### WRITTEN TASK
Count up the lines below that hold "Search", then give that count by itself.

*** Opening of RECORD EXTRACTS ***

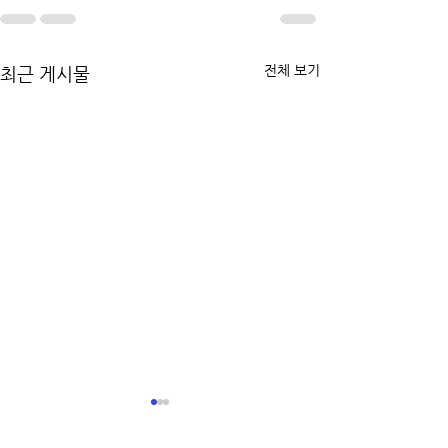
전체 보기
최근 게시물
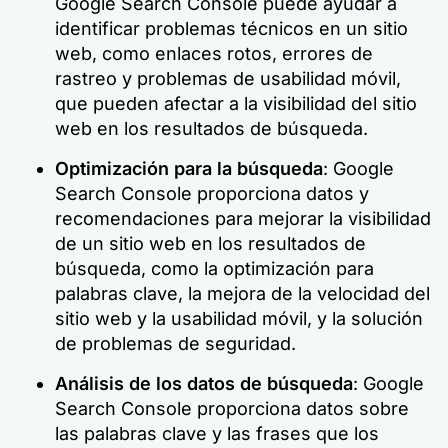
Google Search Console puede ayudar a
identificar problemas técnicos en un sitio
web, como enlaces rotos, errores de
rastreo y problemas de usabilidad móvil,
que pueden afectar a la visibilidad del sitio
web en los resultados de búsqueda.
Optimización para la búsqueda
: Google
Search Console proporciona datos y
recomendaciones para mejorar la visibilidad
de un sitio web en los resultados de
búsqueda, como la optimización para
palabras clave, la mejora de la velocidad del
sitio web y la usabilidad móvil, y la solución
de problemas de seguridad.
Análisis de los datos de búsqueda
: Google
Search Console proporciona datos sobre
las palabras clave y las frases que los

*** Close of RECORD EXTRACTS ***

### TASK RESULT
3